BEGIN Passage
Chapter three starts with the following introduction:
It is not death that the very old tell me they fear. It is what happens short of death - Losing their hearing, their memory, their best friends, their way of life. As [one protagonist] put it to me, "Old age is a continuous series of losses." Philip Roth put it more bitterly in his novel 'Everyman:' "Old age is not a battle. Old age is a massacre."
The chapter then goes on to tell stories that any one of us could tell our own versions of. He starts by talking about how the 87-year-old geriatrician Felix deals with old age. The story is mostly about the decline in Felix's wife Bella who loses her vision, experiences memory decline, and more. Felix dedicated himself to caring for Bella but ran into difficult challenges when she temporarily lost hearing and ultimately went into her final decent.  He also talks extensively about Alice, how despite going into a lovely assisted living center where she brought her own belonging and had more of an opportunity for companionship, lost the "light behind her eyes" when she left her own home. There are other stories as well...  As home care professionals, we should remind ourselves daily of the benefits of keeping people in their own communities. 
 
Two interesting side topics in the chapter are 1) the dangers of elderly drivers (where drivers over 85 pose a much higher risk than teenagers on the road) and 2) how nursing homes evolved from poor houses and then hospitals, but also how why nursing homes are the way they are.
 
In short, you learn that nursing homes were not designed for quality of life of the elderly and why.  As a related aside, you may enjoy Ankota's recently released ebook called Home Care 101 that tells a similar history more specific to home care.
END Passage
BEGIN Excerpted data
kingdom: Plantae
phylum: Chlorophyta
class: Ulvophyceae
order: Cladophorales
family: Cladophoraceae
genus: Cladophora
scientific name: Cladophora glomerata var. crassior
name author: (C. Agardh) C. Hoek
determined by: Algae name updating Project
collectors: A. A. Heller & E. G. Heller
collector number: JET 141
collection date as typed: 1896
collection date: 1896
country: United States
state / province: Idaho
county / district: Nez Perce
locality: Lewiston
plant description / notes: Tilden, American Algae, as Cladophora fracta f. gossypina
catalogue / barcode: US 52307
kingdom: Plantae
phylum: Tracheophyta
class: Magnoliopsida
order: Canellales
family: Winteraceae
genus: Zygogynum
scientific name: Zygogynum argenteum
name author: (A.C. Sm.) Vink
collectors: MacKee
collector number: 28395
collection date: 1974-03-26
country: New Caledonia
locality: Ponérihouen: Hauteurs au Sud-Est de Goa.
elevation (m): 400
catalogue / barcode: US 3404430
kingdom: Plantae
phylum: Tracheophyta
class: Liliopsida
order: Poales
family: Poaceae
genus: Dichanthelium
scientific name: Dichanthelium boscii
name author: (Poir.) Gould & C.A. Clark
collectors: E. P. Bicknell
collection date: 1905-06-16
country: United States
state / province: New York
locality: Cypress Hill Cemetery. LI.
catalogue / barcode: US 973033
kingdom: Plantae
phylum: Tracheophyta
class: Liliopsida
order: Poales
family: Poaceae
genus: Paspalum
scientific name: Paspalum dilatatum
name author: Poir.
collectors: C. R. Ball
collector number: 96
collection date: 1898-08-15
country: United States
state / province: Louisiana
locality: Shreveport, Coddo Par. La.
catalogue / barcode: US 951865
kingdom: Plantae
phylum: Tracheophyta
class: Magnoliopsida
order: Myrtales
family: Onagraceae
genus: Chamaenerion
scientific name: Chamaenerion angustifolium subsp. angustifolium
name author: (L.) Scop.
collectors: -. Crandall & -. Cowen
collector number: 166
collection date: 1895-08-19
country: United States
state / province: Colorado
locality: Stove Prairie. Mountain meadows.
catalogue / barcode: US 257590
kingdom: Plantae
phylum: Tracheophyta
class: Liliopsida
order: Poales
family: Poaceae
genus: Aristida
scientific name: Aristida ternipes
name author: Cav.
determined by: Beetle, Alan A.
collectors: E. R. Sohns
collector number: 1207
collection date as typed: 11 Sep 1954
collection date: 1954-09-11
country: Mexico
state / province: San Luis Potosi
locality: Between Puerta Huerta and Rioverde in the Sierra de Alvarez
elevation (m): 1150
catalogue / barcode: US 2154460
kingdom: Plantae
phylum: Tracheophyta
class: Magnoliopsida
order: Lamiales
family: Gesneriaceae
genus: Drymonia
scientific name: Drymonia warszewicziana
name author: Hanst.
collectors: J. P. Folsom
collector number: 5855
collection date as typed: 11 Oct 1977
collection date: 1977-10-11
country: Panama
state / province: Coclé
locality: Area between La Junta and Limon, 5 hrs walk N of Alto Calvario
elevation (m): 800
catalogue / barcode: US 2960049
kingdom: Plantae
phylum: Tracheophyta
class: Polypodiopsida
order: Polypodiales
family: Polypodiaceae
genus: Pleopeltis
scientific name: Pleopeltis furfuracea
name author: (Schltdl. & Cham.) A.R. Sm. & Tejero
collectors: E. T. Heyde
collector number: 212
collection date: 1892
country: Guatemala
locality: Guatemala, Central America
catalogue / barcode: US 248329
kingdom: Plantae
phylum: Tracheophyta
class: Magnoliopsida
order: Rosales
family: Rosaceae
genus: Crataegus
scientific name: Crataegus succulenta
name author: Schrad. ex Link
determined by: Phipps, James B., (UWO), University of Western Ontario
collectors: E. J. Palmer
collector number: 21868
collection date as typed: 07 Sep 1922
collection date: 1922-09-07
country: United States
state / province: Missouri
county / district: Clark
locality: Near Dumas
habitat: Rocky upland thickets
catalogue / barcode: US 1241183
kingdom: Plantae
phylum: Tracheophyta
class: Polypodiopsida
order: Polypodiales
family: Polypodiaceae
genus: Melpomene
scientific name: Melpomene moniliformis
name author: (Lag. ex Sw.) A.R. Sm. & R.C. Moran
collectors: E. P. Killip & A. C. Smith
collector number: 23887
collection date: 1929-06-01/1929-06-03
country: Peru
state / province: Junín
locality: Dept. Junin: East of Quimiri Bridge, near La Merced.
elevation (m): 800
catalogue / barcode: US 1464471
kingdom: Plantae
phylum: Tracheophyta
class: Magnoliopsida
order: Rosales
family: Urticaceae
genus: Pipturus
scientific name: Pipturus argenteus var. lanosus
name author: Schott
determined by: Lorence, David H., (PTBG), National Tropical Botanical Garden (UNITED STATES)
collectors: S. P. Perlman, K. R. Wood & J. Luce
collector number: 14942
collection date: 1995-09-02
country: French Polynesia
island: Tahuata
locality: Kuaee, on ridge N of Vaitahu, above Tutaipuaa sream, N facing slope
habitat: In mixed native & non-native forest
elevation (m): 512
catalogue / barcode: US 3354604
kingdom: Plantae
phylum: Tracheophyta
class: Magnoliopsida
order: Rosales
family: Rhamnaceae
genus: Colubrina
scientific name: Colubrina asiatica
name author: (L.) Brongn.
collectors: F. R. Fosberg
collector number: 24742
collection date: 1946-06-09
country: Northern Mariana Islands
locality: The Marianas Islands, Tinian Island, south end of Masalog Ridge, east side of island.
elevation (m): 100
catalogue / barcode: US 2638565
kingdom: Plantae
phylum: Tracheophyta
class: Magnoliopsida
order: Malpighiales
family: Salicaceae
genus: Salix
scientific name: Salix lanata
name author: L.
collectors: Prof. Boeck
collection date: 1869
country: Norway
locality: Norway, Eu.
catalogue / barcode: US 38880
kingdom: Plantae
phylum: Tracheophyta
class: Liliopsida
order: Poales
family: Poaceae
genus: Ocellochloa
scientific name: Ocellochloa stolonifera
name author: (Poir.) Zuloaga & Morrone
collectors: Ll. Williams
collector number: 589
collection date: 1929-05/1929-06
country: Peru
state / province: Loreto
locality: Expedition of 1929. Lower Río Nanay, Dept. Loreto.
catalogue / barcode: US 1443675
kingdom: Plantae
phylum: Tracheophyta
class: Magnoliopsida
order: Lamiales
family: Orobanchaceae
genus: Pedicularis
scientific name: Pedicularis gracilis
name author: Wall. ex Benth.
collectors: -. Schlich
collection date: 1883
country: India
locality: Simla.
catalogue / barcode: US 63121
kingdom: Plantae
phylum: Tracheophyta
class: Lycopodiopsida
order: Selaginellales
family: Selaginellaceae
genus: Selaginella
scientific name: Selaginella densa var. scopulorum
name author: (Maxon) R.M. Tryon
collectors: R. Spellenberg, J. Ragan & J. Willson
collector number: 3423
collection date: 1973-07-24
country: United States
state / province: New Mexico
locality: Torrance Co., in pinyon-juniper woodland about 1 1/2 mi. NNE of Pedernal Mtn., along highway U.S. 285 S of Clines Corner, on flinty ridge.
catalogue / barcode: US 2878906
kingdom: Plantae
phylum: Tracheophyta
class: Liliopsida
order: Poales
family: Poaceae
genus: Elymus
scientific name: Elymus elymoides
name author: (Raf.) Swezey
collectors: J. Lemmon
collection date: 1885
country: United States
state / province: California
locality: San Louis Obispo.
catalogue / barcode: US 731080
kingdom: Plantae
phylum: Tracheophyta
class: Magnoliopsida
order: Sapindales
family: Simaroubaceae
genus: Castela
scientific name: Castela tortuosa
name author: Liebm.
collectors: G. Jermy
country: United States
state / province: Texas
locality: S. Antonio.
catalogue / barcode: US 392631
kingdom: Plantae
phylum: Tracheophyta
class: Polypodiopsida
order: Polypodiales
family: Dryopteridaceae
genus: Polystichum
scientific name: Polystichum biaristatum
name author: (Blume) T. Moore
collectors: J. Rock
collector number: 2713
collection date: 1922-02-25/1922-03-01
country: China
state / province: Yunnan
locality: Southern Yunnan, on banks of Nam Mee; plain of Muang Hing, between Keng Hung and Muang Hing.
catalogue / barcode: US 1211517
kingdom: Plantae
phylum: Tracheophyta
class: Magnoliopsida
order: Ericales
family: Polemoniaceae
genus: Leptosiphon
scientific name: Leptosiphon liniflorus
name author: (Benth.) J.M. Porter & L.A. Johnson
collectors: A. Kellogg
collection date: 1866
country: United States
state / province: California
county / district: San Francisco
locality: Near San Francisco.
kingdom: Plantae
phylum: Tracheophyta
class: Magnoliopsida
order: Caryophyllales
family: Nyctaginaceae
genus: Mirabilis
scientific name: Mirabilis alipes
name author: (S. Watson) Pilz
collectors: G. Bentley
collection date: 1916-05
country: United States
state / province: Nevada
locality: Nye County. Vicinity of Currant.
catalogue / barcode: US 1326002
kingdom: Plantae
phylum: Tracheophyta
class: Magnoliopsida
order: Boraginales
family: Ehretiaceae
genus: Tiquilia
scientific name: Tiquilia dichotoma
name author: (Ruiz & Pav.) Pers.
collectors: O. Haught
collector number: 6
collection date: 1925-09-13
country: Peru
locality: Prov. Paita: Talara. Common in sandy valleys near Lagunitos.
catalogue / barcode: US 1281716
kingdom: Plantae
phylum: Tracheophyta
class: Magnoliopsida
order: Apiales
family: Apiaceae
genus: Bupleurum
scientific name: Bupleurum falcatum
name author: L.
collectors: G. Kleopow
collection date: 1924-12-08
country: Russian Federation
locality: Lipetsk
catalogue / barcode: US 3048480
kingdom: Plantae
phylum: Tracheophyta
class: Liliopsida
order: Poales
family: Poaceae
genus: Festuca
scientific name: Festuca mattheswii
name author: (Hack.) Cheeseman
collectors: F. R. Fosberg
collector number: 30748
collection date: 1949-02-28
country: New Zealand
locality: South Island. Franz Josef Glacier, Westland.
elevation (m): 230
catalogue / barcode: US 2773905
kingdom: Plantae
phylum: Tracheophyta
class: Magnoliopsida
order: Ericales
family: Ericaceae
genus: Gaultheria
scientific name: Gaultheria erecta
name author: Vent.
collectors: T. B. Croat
END Excerpted data
**Tasks for this exercise:**
[1] Reproduce the stretch of the chapter summary from "Two interesting side" through "way they are.".
[2] In the chapter summary, what age is given for the geriatrician Felix?

**Written answers:**
[1]
Two interesting side topics in the chapter are 1) the dangers of elderly drivers (where drivers over 85 pose a much higher risk than teenagers on the road) and 2) how nursing homes evolved from poor houses and then hospitals, but also how why nursing homes are the way they are.

[2] 87